Friday of the Fifth Week in Ordinary Time
(Jeremiah 20:10-13; John 10:31-42)
Cell telephone numbers may help us understand the prohibition of blasphemy mentioned in the gospel today. If you know your boss’s cell number, you are not likely to use it without good reason. Nor would you share it with everyone who may ask you for it. God’s name -- certainly in the ancient world and still so today -- serves a purpose similar purpose. It invokes God’s immediate presence. Blasphemy, the flagrant use of God’s name, includes more than making light of it. Taking a false oath incurs the charge of blasphemy as does prophesying without due authorization and arrogating to oneself the place of God.
In the gospel the Jews accuse Jesus of blasphemy for calling himself the “Son of God.” The incident takes place outside evidently near an open field where the Jews can find rocks to stone Jesus for the well-attested Old Testament crime. Nevertheless, we must understand the charge as more serious than that of a few zealous thugs taking the execution of the Law into their own hands. John’s gospel lacks a trial of Jesus before the Sanhedrin (ruling council) of the Jews. Especially the Gospels of Matthew and Mark show Jesus in this much formal setting responding to the same charge. If Jesus were not the person he claims to be, he would justly be found guilty of a very serious crime.

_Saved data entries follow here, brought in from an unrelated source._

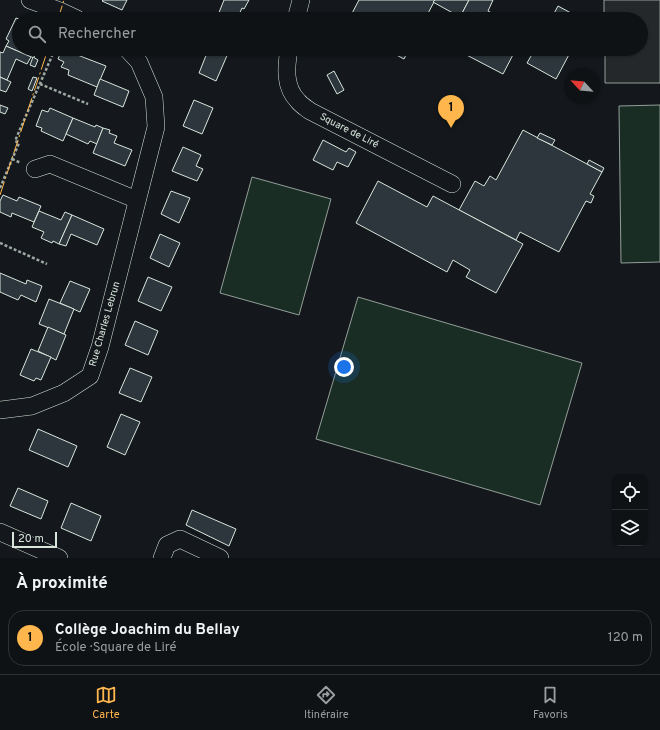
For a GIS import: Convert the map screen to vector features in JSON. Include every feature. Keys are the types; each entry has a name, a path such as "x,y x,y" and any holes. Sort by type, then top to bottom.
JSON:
{"street":[{"path":"30,0 60,12"},
{"path":"298,12 301,0"},
{"name":"Rue Charles Lebrun","path":"0,411 32,406 64,393 90,376 100,347 156,127 154,96 139,62 133,56"},
{"name":"Square de Liré","path":"288,56 288,84 297,100 310,112 452,184"},
{"path":"35,169 50,164 137,200"},
{"path":"0,405 0,411"},
{"path":"0,532 59,558"},
{"path":"162,558 167,545 180,539 220,558"}],"path":[{"path":"0,188 19,143 15,141 52,56"},
{"path":"40,84 88,104"},
{"path":"0,243 47,264"}],"green space":[{"path":"660,105 660,262 621,263 619,106"},
{"path":"252,177 331,199 299,315 220,293"},
{"path":"358,297 582,363 540,505 316,439"}],"shaded area":[{"path":"604,0 660,0 660,83 605,83 605,56 648,56 648,12 604,12"}],"building":[{"path":"127,0 122,10 102,1"},
{"path":"224,0 249,0 244,9 242,8 240,12 219,12"},
{"path":"359,0 435,0 429,12 353,12"},
{"path":"435,0 469,0 463,12 451,12 433,2"},
{"path":"469,0 493,0 488,11 490,12 463,12"},
{"path":"558,6 569,12 555,12"},
{"path":"12,26 12,49 6,46 9,41 6,39"},
{"path":"6,46 12,49 12,56 31,57 27,64 16,59 7,80 0,77 0,52 3,53"},
{"path":"59,56 80,56 106,66 97,87 68,75 69,70 61,67 64,62 58,59"},
{"path":"206,56 227,56 216,81 199,73"},
{"path":"398,56 406,56 404,59"},
{"path":"468,56 512,56 503,74"},
{"path":"531,56 568,56 556,79 527,63"},
{"path":"33,57 38,60 35,67 30,65"},
{"path":"334,71 344,90 337,94 327,75"},
{"path":"0,77 11,82 6,92 0,90"},
{"path":"33,77 37,78 32,91 28,89"},
{"path":"100,79 129,91 123,107 94,95"},
{"path":"194,100 213,108 202,134 183,126"},
{"path":"0,105 8,108 5,114 0,112"},
{"path":"50,108 73,118 63,141 41,131 42,128 36,126 42,110 48,112"},
{"path":"73,118 95,127 96,125 103,128 97,144 90,141 88,144 66,134"},
{"path":"103,128 110,130 109,133 117,136 114,143 132,150 125,166 93,153"},
{"path":"523,130 602,172 590,194 594,196 591,203 586,201 559,252 520,232 516,240 459,210 475,181 484,186 490,176 496,180"},
{"path":"540,133 555,140 552,145 537,138"},
{"path":"323,140 346,152 349,148 356,152 348,167 337,162 333,170 313,160"},
{"path":"183,147 201,155 196,166 203,169 197,181 172,171"},
{"path":"589,160 604,168 602,172 587,164"},
{"path":"378,181 427,207 433,196 523,244 496,293 466,277 470,270 453,260 447,272 356,223"},
{"path":"171,191 190,198 179,223 161,214"},
{"path":"3,195 17,201 19,197 41,206 34,222 12,213 11,217 0,212 0,201"},
{"path":"39,211 61,220 65,212 72,215 59,244 53,241 52,243 41,238 44,232 32,227"},
{"path":"72,215 104,229 97,245 71,234 66,246 59,244"},
{"path":"160,234 180,243 169,267 150,258"},
{"path":"0,273 26,284 27,280 42,286 36,302 21,295 18,300 0,292"},
{"path":"148,277 172,287 161,311 138,301"},
{"path":"70,281 90,289 80,312 60,303"},
{"path":"49,299 74,309 64,334 39,324"},
{"path":"135,321 158,331 148,355 125,345"},
{"path":"48,327 66,335 56,360 38,351"},
{"path":"31,349 51,357 41,380 36,378 34,381 20,375"},
{"path":"130,368 152,377 141,402 119,393"},
{"path":"121,414 140,422 125,455 107,447"},
{"path":"38,429 77,446 68,467 29,450"},
{"path":"18,488 48,501 41,519 10,506"},
{"path":"71,503 101,516 91,541 61,528"},
{"path":"192,510 236,529 229,546 186,525"}],"power":[{"path":"60,12 64,0"},
{"path":"0,195 46,56"}],"place":[{"name":"Collège Joachim du Bellay","path":"451,128"}]}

When we pray “hallowed be thy name,” we give testimony to the seriousness of blasphemy. For good reason, we do not penalize everyone today who curses, takes a false oath, or acts as if s/he were God Almighty. Yet we must take care not to betray the reverence we have for God’s name and for Jesus’ by blaspheming ourselves or by allowing tolerance for such barbarity to melt into acceptance.